Vom Orchesterbüro auf die Bühne

Bettina Bucksch arbeitet im Sekretariat der Rheinischen – Nach Dienst singt sie im Extrachor des Theaters


ape. Koblenz.  Die Artikelreihe „Nach Dienst“ ist den nicht immer alltäglichen Hobbys und Passionen von Mitgliedern der Rheinischen Philharmonie gewidmet. Zuletzt berichteten wir über die Motorrad-Leidenschaft von Flötist Wolfgang Jablonski. In diesem Heft gilt die Aufmerksamkeit mal nicht einem Musiker, sondern einer Mitarbeiterin des Orchesterbüros im Görreshaus. Dort arbeitet seit Juli 2012 Bettina Bucksch, die in ihrer Freizeit mit großem Engagement im Extrachor des Theaters Koblenz singt.

----

• AUFGABEN
1. Schreib aus dem Textauszug den Teil wörtlich ab, der mit den Worten „ape. Koblenz.  Die Artikelreihe“ beginnt und mit „Theaters Koblenz singt.“ endet.
2. Nenne alle Eigennamen von Personen, Orten, Gebäuden und Einrichtungen, die im Textauszug vorkommen.
3. Beantworte diese Fragen zum Textauszug:
(a) Seit wann arbeitet Bettina Bucksch im Orchesterbüro?
(b) Wo singt sie in ihrer Freizeit?
(c) Welches Instrument spielt Wolfgang Jablonski?

----

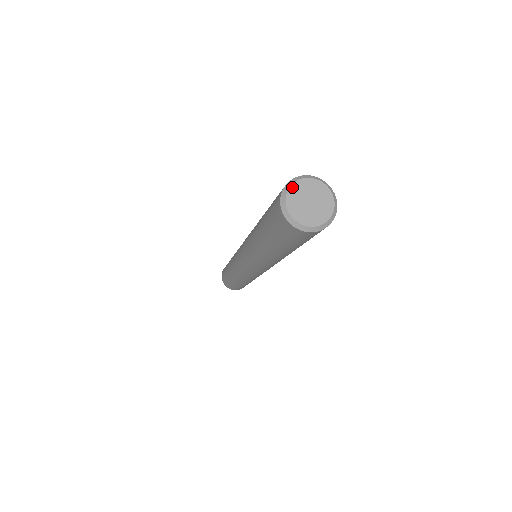
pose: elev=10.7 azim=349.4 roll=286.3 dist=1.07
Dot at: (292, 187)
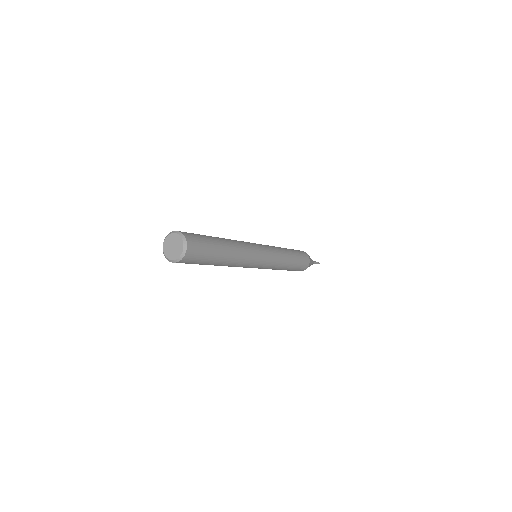
Dot at: (163, 247)
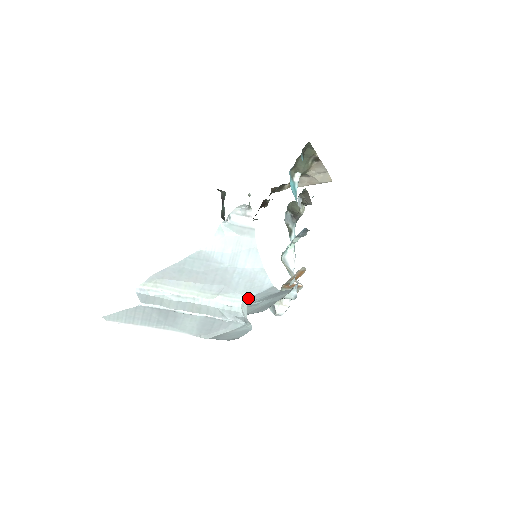
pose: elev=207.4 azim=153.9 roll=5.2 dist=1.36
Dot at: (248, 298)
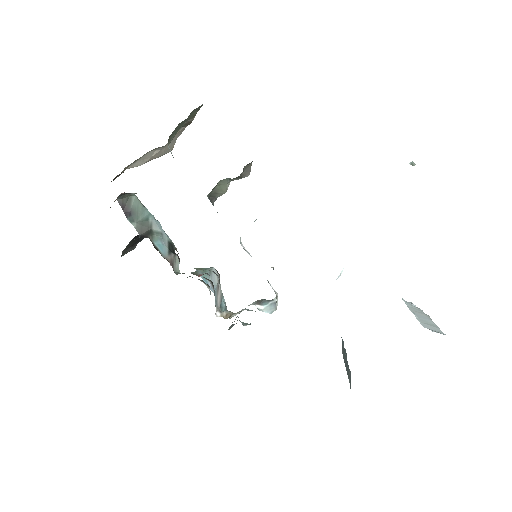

----

• LÖSUNGEN
1.
ape. Koblenz.  Die Artikelreihe „Nach Dienst“ ist den nicht immer alltäglichen Hobbys und Passionen von Mitgliedern der Rheinischen Philharmonie gewidmet. Zuletzt berichteten wir über die Motorrad-Leidenschaft von Flötist Wolfgang Jablonski. In diesem Heft gilt die Aufmerksamkeit mal nicht einem Musiker, sondern einer Mitarbeiterin des Orchesterbüros im Görreshaus. Dort arbeitet seit Juli 2012 Bettina Bucksch, die in ihrer Freizeit mit großem Engagement im Extrachor des Theaters Koblenz singt.

2.
Bettina Bucksch
Wolfgang Jablonski
Koblenz
Rheinische Philharmonie
Görreshaus
Theater Koblenz

3.
(a) Seit Juli 2012.
(b) Im Extrachor des Theaters Koblenz.
(c) Flöte.